# Activity:
Name every written work mentioned in the text below on Wendy Doniger's book, whether by title or by an author's name.
*** Text for analysis ***
The pulping of Wendy Doniger's Book
by Bhaskar Menon on 15 Feb 2014 12 Comments
Wendy Doniger’s book, The Hindus: An Alternative History (2009), is an almost unbelievably obtuse work of 700+ pages. After a first read-skim in 2009, I summed it up thus: “A work equaled in its confusion, incomprehension and malice perhaps only by John Mills’ History and Katherine Mayo’s Mother India”.


I noted one passage in particular as exemplifying the author’s overall attitude and approach. Explaining explaining the beginnings of the story of the Mahabharata (page 294), she writes:

“Where Rama and his brothers have different mothers and different wives but share both a single human father and a single divine father, the five Pandavas have one mother (and one wife) and one human father but different divine fathers.

“In this disastrous levirate, two wives give birth to three sons (two of whom have, for great-grandparents, a female fish, two Brahmins, and five kshatriyas, while the third has a Kshatriya, a female fish, two Brahmins and four slaves. Are you still with me?)”


Doniger’s writing ensures that the reader has no chance to be “with” her, and most could be forgiven for thinking the Mahabharata is a freak show. Nowhere in the book does she assay the enormous wisdom of the epic or tell of its central role in shaping India. Can we imagine any respectable scholarly work on the New Testament or the Koran written in this manner? That is not the only reason for complaint.


Doniger is a professor of Sanskrit untrained in history or theology; all her knowledge of Hinduism is a sort of accidental accretion upon a vulgar, highly sexualized sensibility. That explains why her naive measure of Hinduism never departs from the standard of her own Judeo-Christian heritage.
*** Given records ***
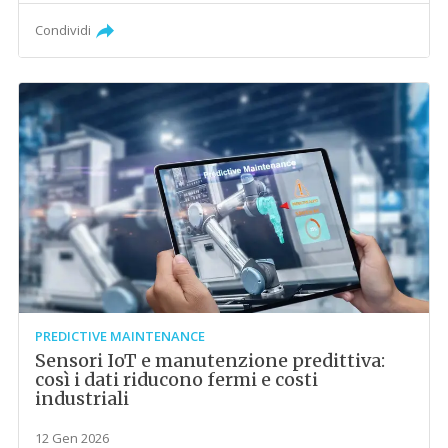
Condividi
PREDICTIVE MAINTENANCE
Sensori IoT e manutenzione predittiva:
così i dati riducono fermi e costi
industriali
12 Gen 2026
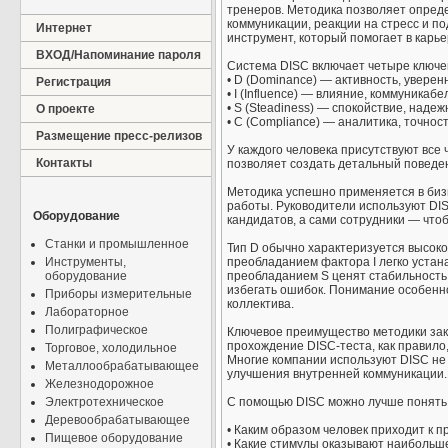
тренеров. Методика позволяет опред
коммуникации, реакции на стресс и по
Интернет
инструмент, который помогает в карь
ВХОД/Напоминание пароля
Система DISC включает четыре ключе
• D (Dominance) — активность, уверен
Регистрация
• I (Influence) — влияние, коммуникаб
• S (Steadiness) — спокойствие, надеж
О проекте
• C (Compliance) — аналитика, точнос
Размещение пресс-релизов
У каждого человека присутствуют все
Контакты
позволяет создать детальный поведен
Методика успешно применяется в биз
работы. Руководители используют DI
Оборудование
кандидатов, а сами сотрудники — что
Станки и промышленное
Тип D обычно характеризуется высоко
Инструменты,
преобладанием фактора I легко уста
оборудование
преобладанием S ценят стабильность 
избегать ошибок. Понимание особенн
Приборы измерительные
коллектива.
Лабораторное
Полиграфическое
Ключевое преимущество методики зак
прохождение DISC-теста, как правило
Торговое, холодильное
Многие компании используют DISC не 
Металлообрабатывающее
улучшения внутренней коммуникации.
Железнодорожное
Электротехническое
С помощью DISC можно лучше понять 
Деревообрабатывающее
• Каким образом человек приходит к 
Пищевое оборудование
• Какие стимулы оказывают наибольш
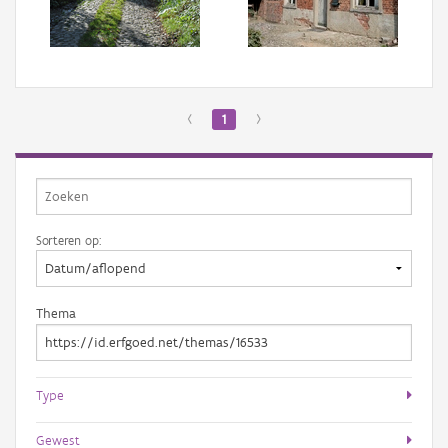
Aanmelden
‹
1
›
Sorteren op:
Thema
Type
Gewest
***
# Written answer:
- The Hindus: An Alternative History
- John Mills' History
- Katherine Mayo's Mother India
- The Mahabharata
- The New Testament
- The Koran